- [Requirement A]:
According to the passage on Limoges porcelain, in what year did quarrying begin at Saint-Yrieix-la-Perche?
- [Requirement B]:
Pick up the passage on Limoges porcelain at its last sentence and carry it forward.

Signed: J.Roux and J.Ripat

The Limoges Porcelain

Limoges porcelain designates hard-paste porcelain produced by factories round the city of Limoges, France from the late 1700s until around 1930.

The manufacturing of hard-paste porcelain at Limoges, following the discovery of local supplies of kaolin, was established by Turgot in 1771 and placed under the patronage of the comte d’Artois, brother of Louis XVI. Limoges had been the site of a minor industry producing plain faience earthenwares since the 1730s, but the first identified French source of kaolin and a material similar to petuntse, the ingredients used for the production of hard-paste porcelain similar to Chinese porcelain, were discovered at Saint-Yrieix-la-Perche, near Limoges, in an economically distressed area, and began to be quarried in 1768. The manufactory was purchased by the king in 1784, apparently with the idea of producing hard-paste bodies for decoration at Sèvres, a venture that did not work out.

- [Information shown]:
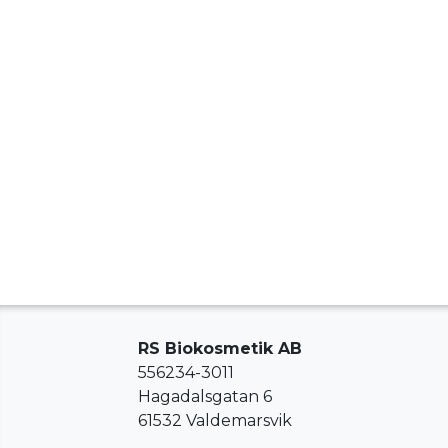
RS Biokosmetik AB
556234-3011
Hagadalsgatan 6
61532 Valdemarsvik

- [Answer space A]:
1768

- [Answer space B]:
After the Revolution a number of private factories were established at Limoges, the chief of which was and remains Haviland. “Limoges porcelain” is a generic term for porcelain produced in Limoges rather than the production of a specific factory. Limoges maintains the position it established in the nineteenth century as the premier manufacturing city of porcelain in France.